--- SOURCE RECORDS ---

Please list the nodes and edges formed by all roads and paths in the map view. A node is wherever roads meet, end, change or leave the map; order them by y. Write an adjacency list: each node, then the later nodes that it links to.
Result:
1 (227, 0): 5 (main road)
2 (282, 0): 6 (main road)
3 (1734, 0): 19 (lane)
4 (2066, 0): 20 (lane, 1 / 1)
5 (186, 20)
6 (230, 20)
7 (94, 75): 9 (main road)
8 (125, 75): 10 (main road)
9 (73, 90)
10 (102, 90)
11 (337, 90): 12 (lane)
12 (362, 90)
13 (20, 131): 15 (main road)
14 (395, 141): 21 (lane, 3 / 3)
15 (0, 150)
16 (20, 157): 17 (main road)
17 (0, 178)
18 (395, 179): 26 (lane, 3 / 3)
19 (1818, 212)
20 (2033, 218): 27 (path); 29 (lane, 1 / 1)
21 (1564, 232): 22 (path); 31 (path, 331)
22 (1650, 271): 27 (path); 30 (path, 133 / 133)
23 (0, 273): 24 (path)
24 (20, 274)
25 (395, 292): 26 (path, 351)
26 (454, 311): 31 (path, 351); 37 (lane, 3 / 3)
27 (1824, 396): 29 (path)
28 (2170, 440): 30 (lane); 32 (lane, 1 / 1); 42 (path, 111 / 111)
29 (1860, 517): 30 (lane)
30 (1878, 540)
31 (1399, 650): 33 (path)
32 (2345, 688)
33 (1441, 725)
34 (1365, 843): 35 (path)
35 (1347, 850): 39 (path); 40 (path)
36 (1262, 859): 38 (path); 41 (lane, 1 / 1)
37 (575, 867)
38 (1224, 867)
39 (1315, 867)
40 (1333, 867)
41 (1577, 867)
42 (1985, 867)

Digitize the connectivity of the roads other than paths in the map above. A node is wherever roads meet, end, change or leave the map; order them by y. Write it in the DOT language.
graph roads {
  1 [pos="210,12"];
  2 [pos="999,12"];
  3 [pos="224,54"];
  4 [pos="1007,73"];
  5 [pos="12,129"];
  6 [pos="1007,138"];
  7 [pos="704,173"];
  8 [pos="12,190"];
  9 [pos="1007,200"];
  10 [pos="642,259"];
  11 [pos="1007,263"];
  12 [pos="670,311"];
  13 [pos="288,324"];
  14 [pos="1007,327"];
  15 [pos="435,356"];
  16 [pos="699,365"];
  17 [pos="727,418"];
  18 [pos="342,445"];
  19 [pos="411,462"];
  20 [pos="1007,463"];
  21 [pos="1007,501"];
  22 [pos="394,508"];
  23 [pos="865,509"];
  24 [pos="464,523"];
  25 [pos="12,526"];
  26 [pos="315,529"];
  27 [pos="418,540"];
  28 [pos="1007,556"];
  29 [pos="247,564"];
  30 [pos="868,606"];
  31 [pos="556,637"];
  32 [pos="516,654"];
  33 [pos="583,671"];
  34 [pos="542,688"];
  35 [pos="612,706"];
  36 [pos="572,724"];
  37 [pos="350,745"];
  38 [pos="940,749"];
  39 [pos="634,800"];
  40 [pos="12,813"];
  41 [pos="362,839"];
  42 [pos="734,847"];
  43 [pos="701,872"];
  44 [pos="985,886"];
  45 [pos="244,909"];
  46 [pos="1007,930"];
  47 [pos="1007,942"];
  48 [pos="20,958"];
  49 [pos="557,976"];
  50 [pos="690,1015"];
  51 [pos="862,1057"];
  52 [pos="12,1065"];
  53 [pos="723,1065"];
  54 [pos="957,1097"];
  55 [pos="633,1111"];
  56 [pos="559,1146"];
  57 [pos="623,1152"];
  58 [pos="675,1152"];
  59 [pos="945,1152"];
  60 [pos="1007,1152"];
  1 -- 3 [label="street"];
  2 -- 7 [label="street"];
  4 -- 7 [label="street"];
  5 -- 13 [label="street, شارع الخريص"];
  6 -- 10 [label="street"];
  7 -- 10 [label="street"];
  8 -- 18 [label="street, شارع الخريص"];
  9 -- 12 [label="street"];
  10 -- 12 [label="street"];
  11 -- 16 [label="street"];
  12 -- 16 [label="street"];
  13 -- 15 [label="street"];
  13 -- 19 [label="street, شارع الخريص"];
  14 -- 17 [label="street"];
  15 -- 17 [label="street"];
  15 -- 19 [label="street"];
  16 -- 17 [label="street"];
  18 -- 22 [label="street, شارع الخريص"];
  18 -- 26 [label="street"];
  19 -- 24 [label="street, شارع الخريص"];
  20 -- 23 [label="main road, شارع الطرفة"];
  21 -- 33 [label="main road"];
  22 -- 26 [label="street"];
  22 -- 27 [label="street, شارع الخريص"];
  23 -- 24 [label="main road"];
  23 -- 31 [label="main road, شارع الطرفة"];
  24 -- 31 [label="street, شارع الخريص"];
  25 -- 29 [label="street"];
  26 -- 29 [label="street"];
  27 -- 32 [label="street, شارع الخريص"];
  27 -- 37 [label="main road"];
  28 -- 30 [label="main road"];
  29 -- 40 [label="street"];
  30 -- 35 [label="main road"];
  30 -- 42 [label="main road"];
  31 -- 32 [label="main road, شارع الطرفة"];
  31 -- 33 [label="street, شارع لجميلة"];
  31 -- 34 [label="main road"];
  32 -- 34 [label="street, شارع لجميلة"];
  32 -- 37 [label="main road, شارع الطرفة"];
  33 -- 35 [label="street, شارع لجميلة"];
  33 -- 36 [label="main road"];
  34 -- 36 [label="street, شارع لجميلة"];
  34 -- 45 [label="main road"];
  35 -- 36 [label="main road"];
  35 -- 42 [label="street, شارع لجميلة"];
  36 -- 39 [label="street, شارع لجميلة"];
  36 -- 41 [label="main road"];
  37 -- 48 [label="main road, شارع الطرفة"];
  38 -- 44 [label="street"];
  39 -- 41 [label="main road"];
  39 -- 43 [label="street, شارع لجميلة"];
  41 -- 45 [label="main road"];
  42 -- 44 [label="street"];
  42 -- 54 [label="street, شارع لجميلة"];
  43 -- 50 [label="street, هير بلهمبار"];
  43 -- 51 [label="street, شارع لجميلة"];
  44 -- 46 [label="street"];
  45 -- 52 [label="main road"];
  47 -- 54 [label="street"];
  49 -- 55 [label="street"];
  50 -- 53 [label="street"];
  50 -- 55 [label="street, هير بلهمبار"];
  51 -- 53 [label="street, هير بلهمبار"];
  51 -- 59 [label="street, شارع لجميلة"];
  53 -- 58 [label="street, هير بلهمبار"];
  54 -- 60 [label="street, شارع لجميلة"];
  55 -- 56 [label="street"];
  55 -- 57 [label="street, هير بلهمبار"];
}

---

__WORK TO COMPLETE__: What is needed is an exact copy of all the data above.

__ANSWER BOX__:
Please list the nodes and edges formed by all roads and paths in the map view. A node is wherever roads meet, end, change or leave the map; order them by y. Write an adjacency list: each node, then the later nodes that it links to.
Result:
1 (227, 0): 5 (main road)
2 (282, 0): 6 (main road)
3 (1734, 0): 19 (lane)
4 (2066, 0): 20 (lane, 1 / 1)
5 (186, 20)
6 (230, 20)
7 (94, 75): 9 (main road)
8 (125, 75): 10 (main road)
9 (73, 90)
10 (102, 90)
11 (337, 90): 12 (lane)
12 (362, 90)
13 (20, 131): 15 (main road)
14 (395, 141): 21 (lane, 3 / 3)
15 (0, 150)
16 (20, 157): 17 (main road)
17 (0, 178)
18 (395, 179): 26 (lane, 3 / 3)
19 (1818, 212)
20 (2033, 218): 27 (path); 29 (lane, 1 / 1)
21 (1564, 232): 22 (path); 31 (path, 331)
22 (1650, 271): 27 (path); 30 (path, 133 / 133)
23 (0, 273): 24 (path)
24 (20, 274)
25 (395, 292): 26 (path, 351)
26 (454, 311): 31 (path, 351); 37 (lane, 3 / 3)
27 (1824, 396): 29 (path)
28 (2170, 440): 30 (lane); 32 (lane, 1 / 1); 42 (path, 111 / 111)
29 (1860, 517): 30 (lane)
30 (1878, 540)
31 (1399, 650): 33 (path)
32 (2345, 688)
33 (1441, 725)
34 (1365, 843): 35 (path)
35 (1347, 850): 39 (path); 40 (path)
36 (1262, 859): 38 (path); 41 (lane, 1 / 1)
37 (575, 867)
38 (1224, 867)
39 (1315, 867)
40 (1333, 867)
41 (1577, 867)
42 (1985, 867)

Digitize the connectivity of the roads other than paths in the map above. A node is wherever roads meet, end, change or leave the map; order them by y. Write it in the DOT language.
graph roads {
  1 [pos="210,12"];
  2 [pos="999,12"];
  3 [pos="224,54"];
  4 [pos="1007,73"];
  5 [pos="12,129"];
  6 [pos="1007,138"];
  7 [pos="704,173"];
  8 [pos="12,190"];
  9 [pos="1007,200"];
  10 [pos="642,259"];
  11 [pos="1007,263"];
  12 [pos="670,311"];
  13 [pos="288,324"];
  14 [pos="1007,327"];
  15 [pos="435,356"];
  16 [pos="699,365"];
  17 [pos="727,418"];
  18 [pos="342,445"];
  19 [pos="411,462"];
  20 [pos="1007,463"];
  21 [pos="1007,501"];
  22 [pos="394,508"];
  23 [pos="865,509"];
  24 [pos="464,523"];
  25 [pos="12,526"];
  26 [pos="315,529"];
  27 [pos="418,540"];
  28 [pos="1007,556"];
  29 [pos="247,564"];
  30 [pos="868,606"];
  31 [pos="556,637"];
  32 [pos="516,654"];
  33 [pos="583,671"];
  34 [pos="542,688"];
  35 [pos="612,706"];
  36 [pos="572,724"];
  37 [pos="350,745"];
  38 [pos="940,749"];
  39 [pos="634,800"];
  40 [pos="12,813"];
  41 [pos="362,839"];
  42 [pos="734,847"];
  43 [pos="701,872"];
  44 [pos="985,886"];
  45 [pos="244,909"];
  46 [pos="1007,930"];
  47 [pos="1007,942"];
  48 [pos="20,958"];
  49 [pos="557,976"];
  50 [pos="690,1015"];
  51 [pos="862,1057"];
  52 [pos="12,1065"];
  53 [pos="723,1065"];
  54 [pos="957,1097"];
  55 [pos="633,1111"];
  56 [pos="559,1146"];
  57 [pos="623,1152"];
  58 [pos="675,1152"];
  59 [pos="945,1152"];
  60 [pos="1007,1152"];
  1 -- 3 [label="street"];
  2 -- 7 [label="street"];
  4 -- 7 [label="street"];
  5 -- 13 [label="street, شارع الخريص"];
  6 -- 10 [label="street"];
  7 -- 10 [label="street"];
  8 -- 18 [label="street, شارع الخريص"];
  9 -- 12 [label="street"];
  10 -- 12 [label="street"];
  11 -- 16 [label="street"];
  12 -- 16 [label="street"];
  13 -- 15 [label="street"];
  13 -- 19 [label="street, شارع الخريص"];
  14 -- 17 [label="street"];
  15 -- 17 [label="street"];
  15 -- 19 [label="street"];
  16 -- 17 [label="street"];
  18 -- 22 [label="street, شارع الخريص"];
  18 -- 26 [label="street"];
  19 -- 24 [label="street, شارع الخريص"];
  20 -- 23 [label="main road, شارع الطرفة"];
  21 -- 33 [label="main road"];
  22 -- 26 [label="street"];
  22 -- 27 [label="street, شارع الخريص"];
  23 -- 24 [label="main road"];
  23 -- 31 [label="main road, شارع الطرفة"];
  24 -- 31 [label="street, شارع الخريص"];
  25 -- 29 [label="street"];
  26 -- 29 [label="street"];
  27 -- 32 [label="street, شارع الخريص"];
  27 -- 37 [label="main road"];
  28 -- 30 [label="main road"];
  29 -- 40 [label="street"];
  30 -- 35 [label="main road"];
  30 -- 42 [label="main road"];
  31 -- 32 [label="main road, شارع الطرفة"];
  31 -- 33 [label="street, شارع لجميلة"];
  31 -- 34 [label="main road"];
  32 -- 34 [label="street, شارع لجميلة"];
  32 -- 37 [label="main road, شارع الطرفة"];
  33 -- 35 [label="street, شارع لجميلة"];
  33 -- 36 [label="main road"];
  34 -- 36 [label="street, شارع لجميلة"];
  34 -- 45 [label="main road"];
  35 -- 36 [label="main road"];
  35 -- 42 [label="street, شارع لجميلة"];
  36 -- 39 [label="street, شارع لجميلة"];
  36 -- 41 [label="main road"];
  37 -- 48 [label="main road, شارع الطرفة"];
  38 -- 44 [label="street"];
  39 -- 41 [label="main road"];
  39 -- 43 [label="street, شارع لجميلة"];
  41 -- 45 [label="main road"];
  42 -- 44 [label="street"];
  42 -- 54 [label="street, شارع لجميلة"];
  43 -- 50 [label="street, هير بلهمبار"];
  43 -- 51 [label="street, شارع لجميلة"];
  44 -- 46 [label="street"];
  45 -- 52 [label="main road"];
  47 -- 54 [label="street"];
  49 -- 55 [label="street"];
  50 -- 53 [label="street"];
  50 -- 55 [label="street, هير بلهمبار"];
  51 -- 53 [label="street, هير بلهمبار"];
  51 -- 59 [label="street, شارع لجميلة"];
  53 -- 58 [label="street, هير بلهمبار"];
  54 -- 60 [label="street, شارع لجميلة"];
  55 -- 56 [label="street"];
  55 -- 57 [label="street, هير بلهمبار"];
}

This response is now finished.